Nevşin Mengu Salih Muslim’i konuk etti. En üst perdeden ve laubali bir dille sorular sordu, döver gibi yaptı. Salih Muslim son derece nazik ve üsluplu bir şekilde güzel güzel her soruya kendine güvenen tonda ve cevap verdi.
Buraya kadar her şey ok.
Sonra ne olduysa biri Nevşin’i fena korkuttu.

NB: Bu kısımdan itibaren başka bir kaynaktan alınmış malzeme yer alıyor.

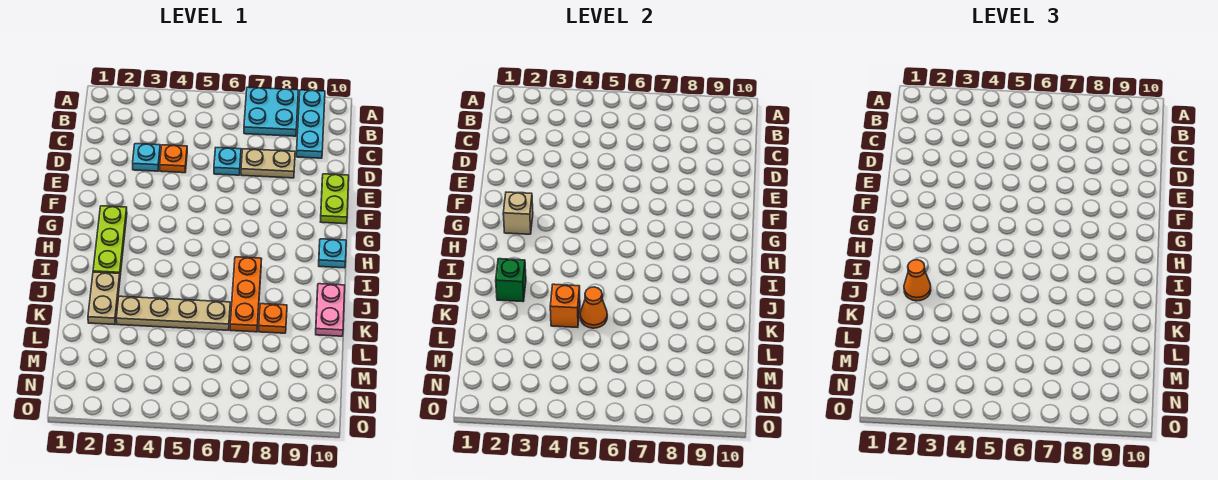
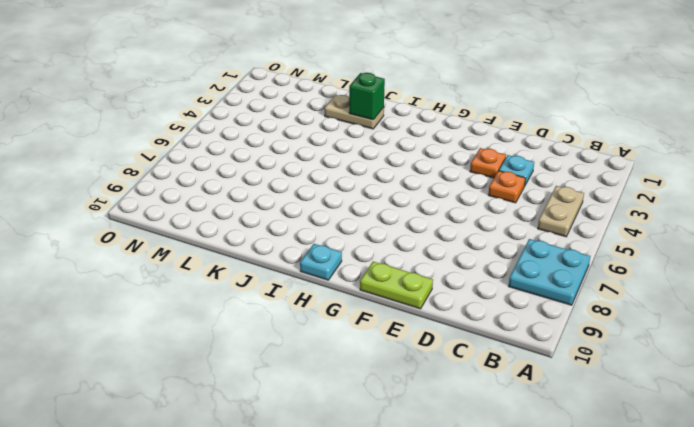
tan plate B4:B5 level 1 -> tan plate D7:D8 level 1
orange plate E3 level 1 -> orange plate K8 level 1
none -> cyan plate A9:C9 level 1
none -> cyan plate D6 level 1
none -> lime plate G2:I2 level 1

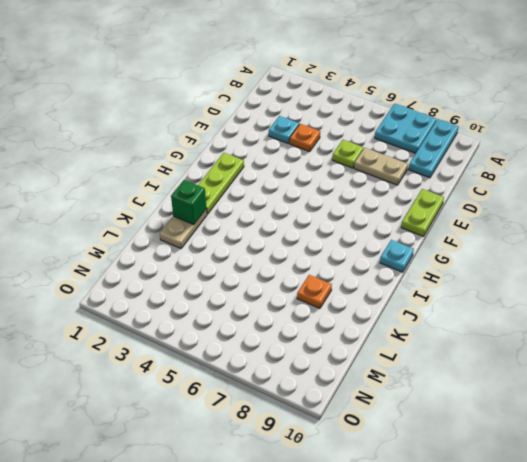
lime plate D6 level 1 -> cyan plate D6 level 1
none -> orange plate I7:K7 level 1
none -> pink plate J10:K10 level 1
none -> tan plate K3:K6 level 1

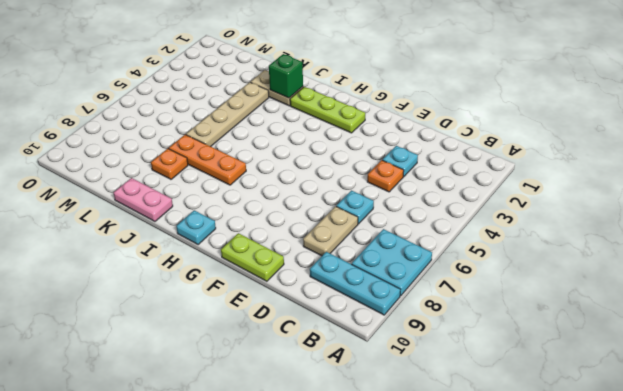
none -> tan brick G2 level 2
none -> orange brick K4 level 2
none -> orange cone K5 level 2

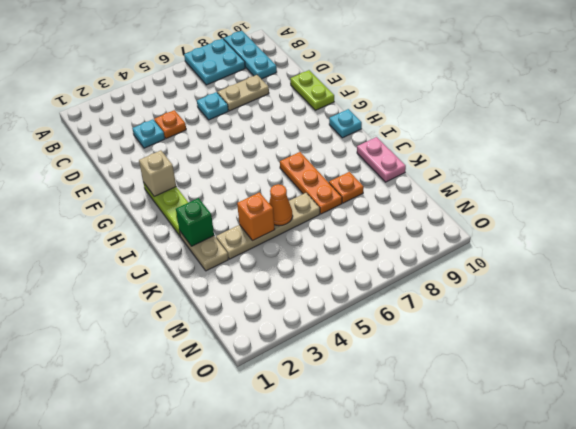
none -> orange cone J2 level 3

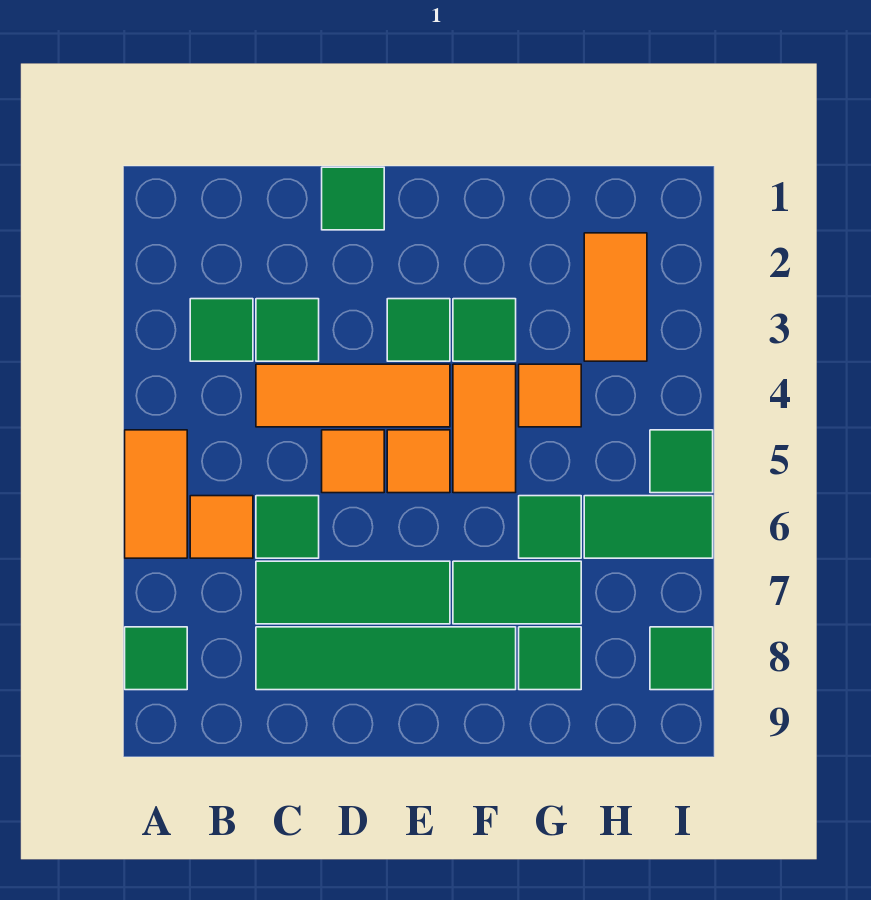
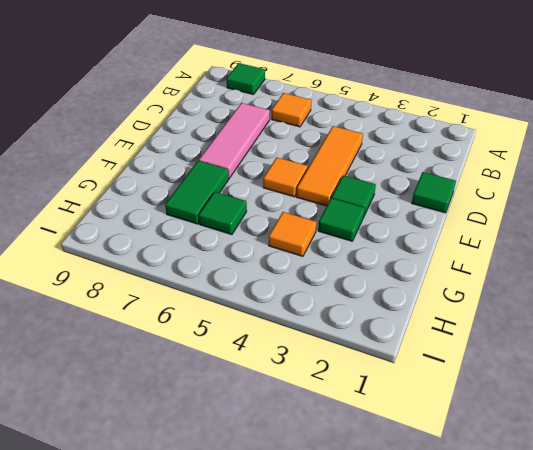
pink tile C7:E7 level 1 -> green tile C7:E7 level 1
none -> orange tile A5:A6 level 1
none -> green tile B3 level 1
none -> green tile C3 level 1

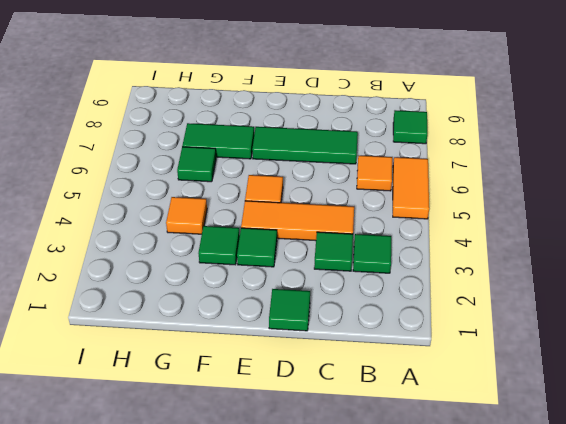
none -> green tile C6 level 1
none -> green tile C8:F8 level 1
none -> orange tile D5 level 1

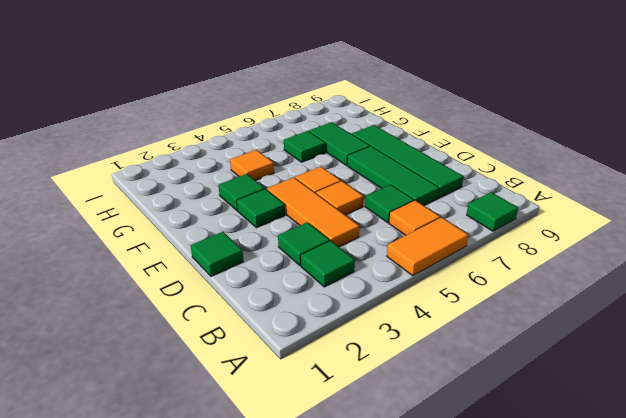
none -> orange tile F4:F5 level 1
none -> green tile G8 level 1
none -> orange tile H2:H3 level 1

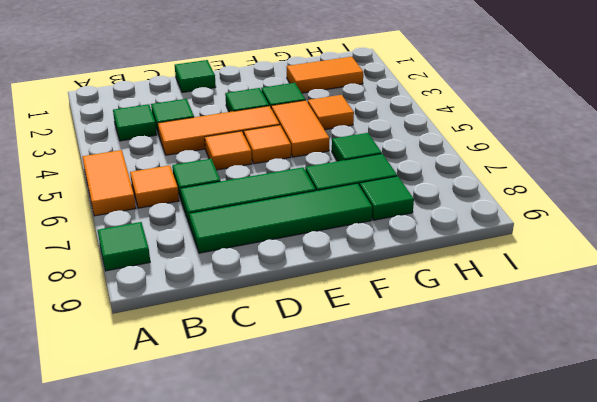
orange tile G2:H2 level 1 -> orange tile H2:H3 level 1
none -> green tile H6:I6 level 1
none -> green tile I5 level 1
none -> green tile I8 level 1

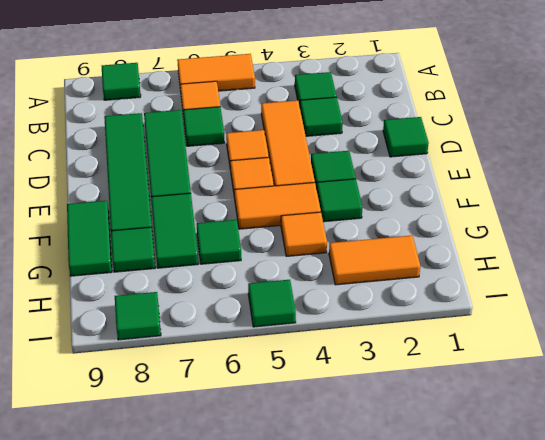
green tile F9:G9 level 1 -> green tile H6:I6 level 1

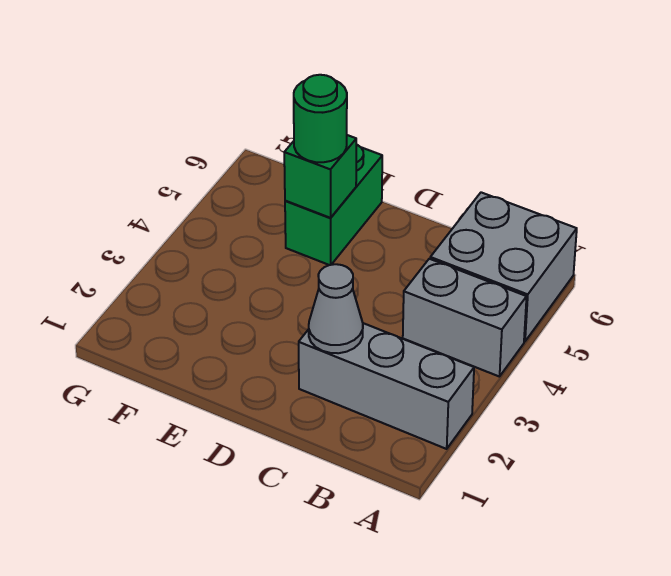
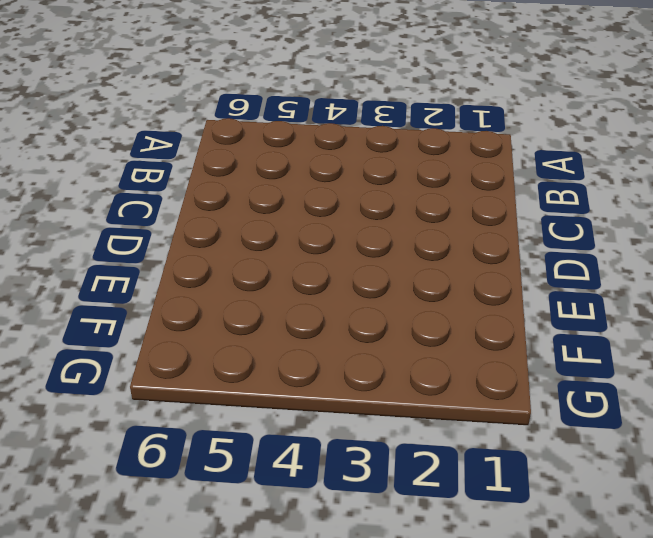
none -> grey brick A2:C2 level 1
none -> grey brick A4:B4 level 1

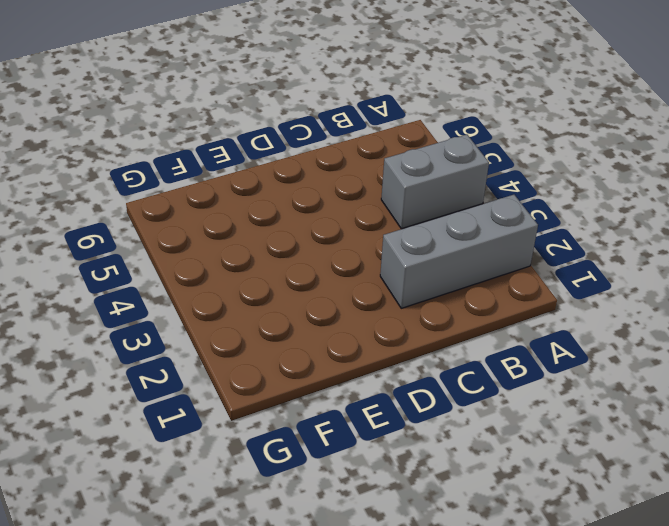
none -> grey brick A5:B6 level 1
none -> green brick E5:E6 level 1

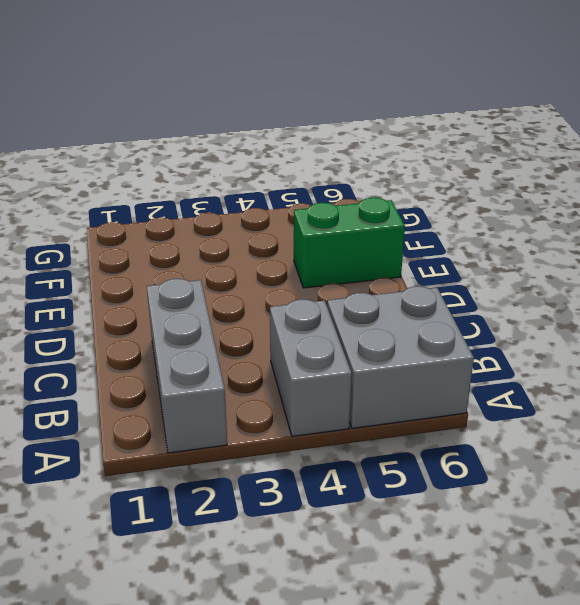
none -> grey cone C2 level 2
none -> green brick E5 level 2

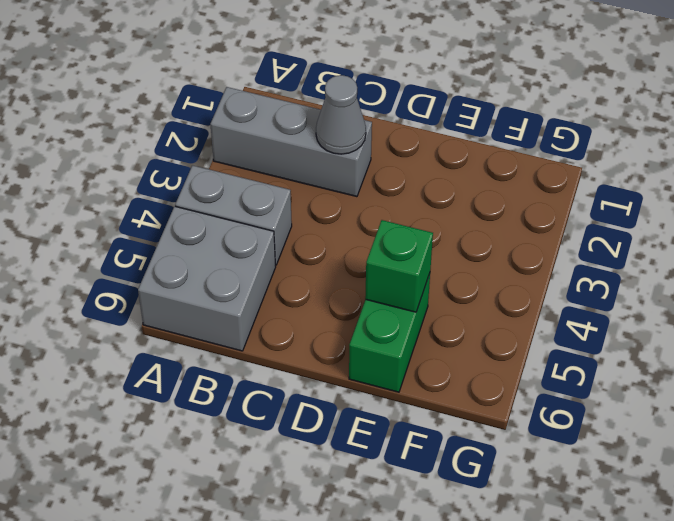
none -> green round brick E5 level 3

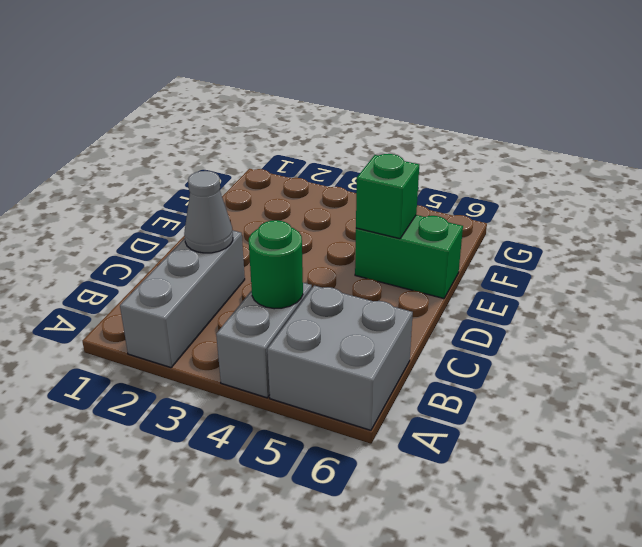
green round brick B4 level 2 -> green round brick E5 level 3

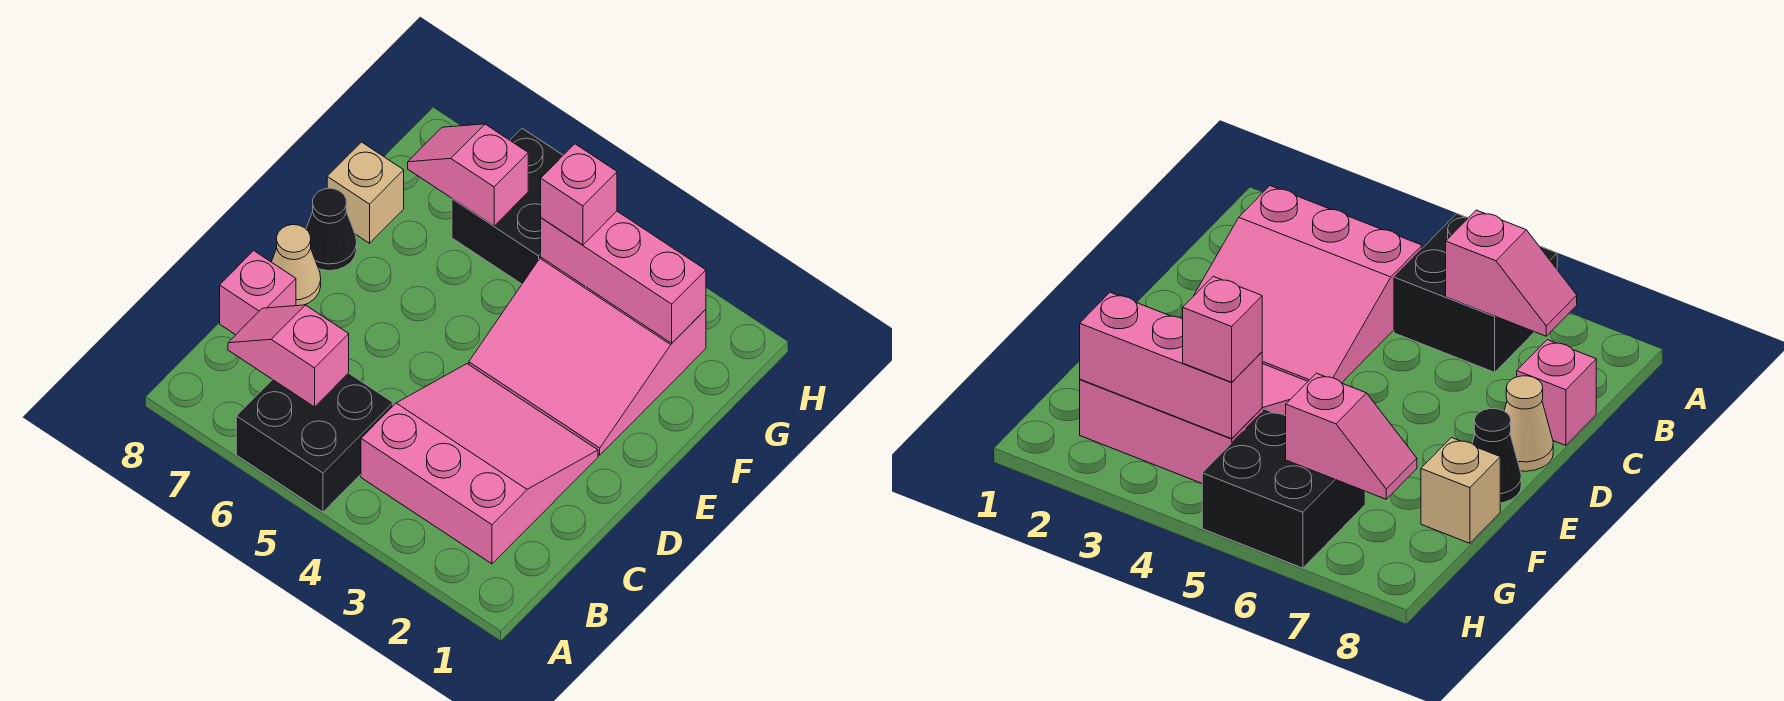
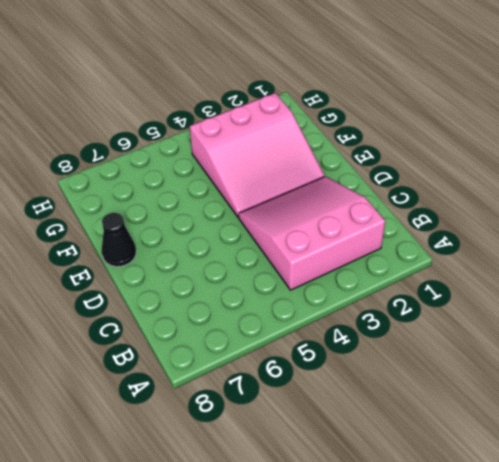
none -> black brick A5:B6 level 1
none -> pink brick C8 level 1
none -> tan cone D8 level 1

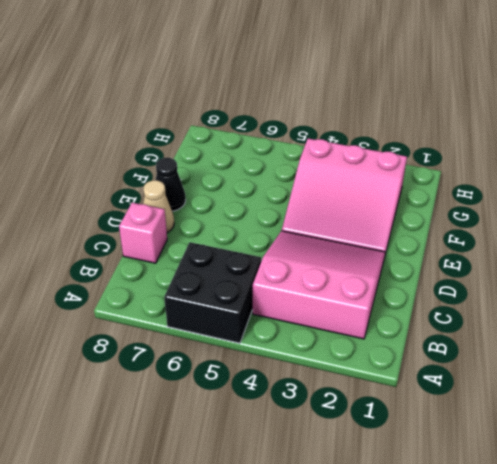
none -> tan brick F8 level 1
none -> black brick G5:H6 level 1
none -> pink slope B6:B7 level 2 top 6

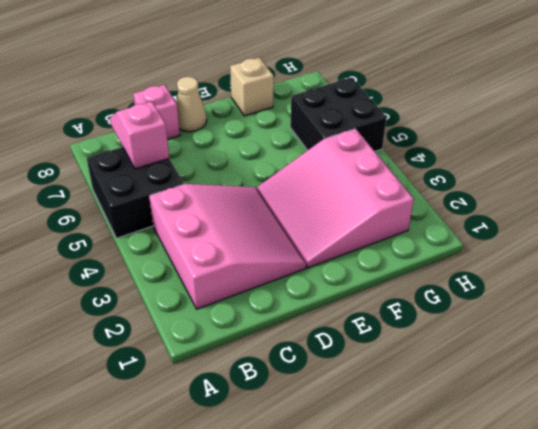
none -> black cone E8 level 1
none -> pink brick G2:G4 level 2
none -> pink slope G6:G7 level 2 top 6

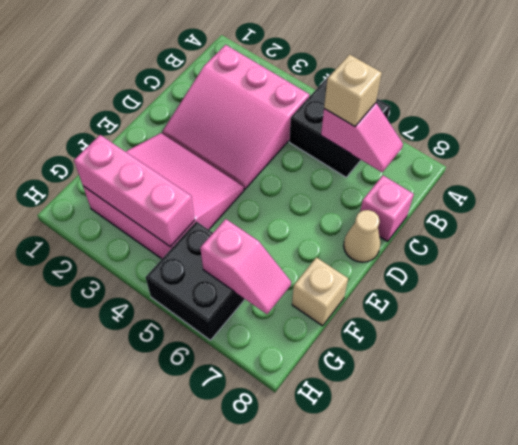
tan brick B6 level 3 -> none
none -> black cone E8 level 1
none -> pink brick G4 level 3

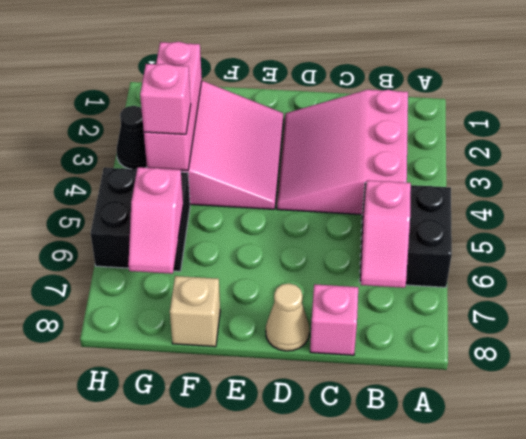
black cone H3 level 1 -> black cone E8 level 1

Apar topar yayını kaldırdı.
Sonra bilgilendirme adında bir twit geçerek “TCK uyarınca bu röportajın suç ve suçluyu övmek kapsamına girebileceği konusunda hukukçu arkadaşlardan uyarı aldım” dedi. Hukukçu arkadaşlarım dediği de sanırım Fahrettin falandır. Ersan Şen de olabilir. Cemil olabilir mi Cemil?
Açıkçası ne denir bilemiyor insan. Ama her işte bir hayır vardır diyelim biz. Yok yok valla bu işte bir hayır yok, en azından Nevşin açısından. Çünkü ertesi gün gözaltına alındı, gözdağı verildi vs. Yurtdışı yasağı konuldu. Kötü oldu yani… Arkasında dursaydı röportajın, sorun çıkmazdı.
Sonuç olarak kaldırdığı yayın daha çok kişi tarafından yeniden yüklenerek paylaşıldı.
İşte bu da işin hayırlı kısmı.
- Dürüst… Ahlaklı…
Erdoğan: “Yarın arkamızdan, ‘Bir Tayyip Erdoğan vardı; dürüst, ahlaklı adamdı’ denilmesi en büyük arzumuzdur” dedi.
Valla açık ve net söyleyelim. Aradığın bu arzuya ulaşamazsın. Lütfen tekrar arama, gelme ve ulaşamadığında da not da bırakma.